§ **Work item**
Can you write out the lines below again, starting at the line that has "Termas Argentinas" and stopping after the one that has "Su Alojamiento", with "Deportiva" swapped for "Recreativa" and nothing else changed?

§ **Input for this task**

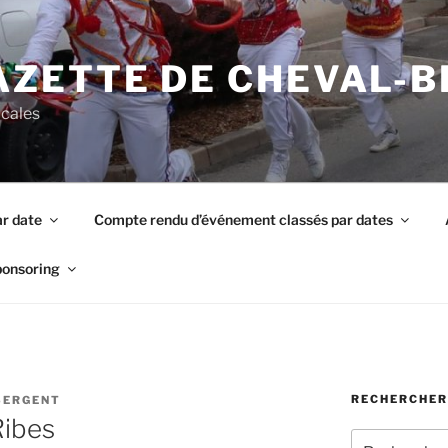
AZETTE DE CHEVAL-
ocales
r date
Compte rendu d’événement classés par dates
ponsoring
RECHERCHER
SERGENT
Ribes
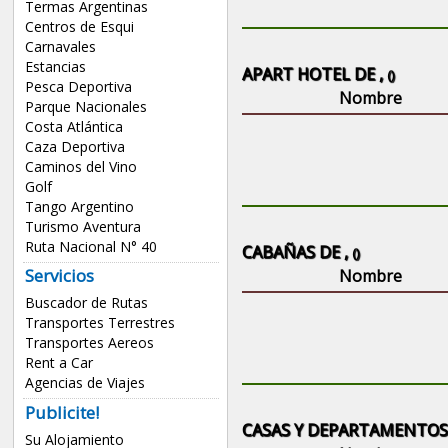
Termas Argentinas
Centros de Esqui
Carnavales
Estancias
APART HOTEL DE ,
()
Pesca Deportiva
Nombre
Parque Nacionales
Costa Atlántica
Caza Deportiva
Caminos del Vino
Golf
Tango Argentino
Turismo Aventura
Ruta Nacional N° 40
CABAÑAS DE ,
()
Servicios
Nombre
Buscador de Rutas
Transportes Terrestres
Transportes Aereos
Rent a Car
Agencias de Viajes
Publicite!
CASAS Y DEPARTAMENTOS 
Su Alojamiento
...
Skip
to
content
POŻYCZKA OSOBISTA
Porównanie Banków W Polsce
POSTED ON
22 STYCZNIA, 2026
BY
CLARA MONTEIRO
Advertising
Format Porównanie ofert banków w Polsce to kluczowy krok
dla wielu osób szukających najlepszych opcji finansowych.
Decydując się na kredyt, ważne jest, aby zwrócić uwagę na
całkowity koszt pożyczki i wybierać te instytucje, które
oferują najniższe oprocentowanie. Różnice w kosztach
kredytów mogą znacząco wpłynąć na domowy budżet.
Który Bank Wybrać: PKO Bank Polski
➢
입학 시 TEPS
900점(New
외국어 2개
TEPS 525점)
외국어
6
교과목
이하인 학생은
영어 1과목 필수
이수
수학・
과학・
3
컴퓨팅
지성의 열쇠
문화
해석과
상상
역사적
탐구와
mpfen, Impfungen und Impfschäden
==
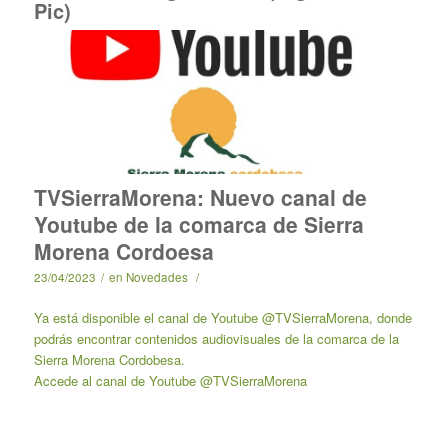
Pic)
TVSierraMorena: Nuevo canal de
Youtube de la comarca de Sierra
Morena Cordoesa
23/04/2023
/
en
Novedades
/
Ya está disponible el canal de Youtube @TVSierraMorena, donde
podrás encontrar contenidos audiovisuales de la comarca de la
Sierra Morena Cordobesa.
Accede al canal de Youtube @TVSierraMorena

§ **Answer for the task**
Termas Argentinas
Centros de Esqui
Carnavales
Estancias
APART HOTEL DE ,
()
Pesca Recreativa
Nombre
Parque Nacionales
Costa Atlántica
Caza Recreativa
Caminos del Vino
Golf
Tango Argentino
Turismo Aventura
Ruta Nacional N° 40
CABAÑAS DE ,
()
Servicios
Nombre
Buscador de Rutas
Transportes Terrestres
Transportes Aereos
Rent a Car
Agencias de Viajes
Publicite!
CASAS Y DEPARTAMENTOS 
Su Alojamiento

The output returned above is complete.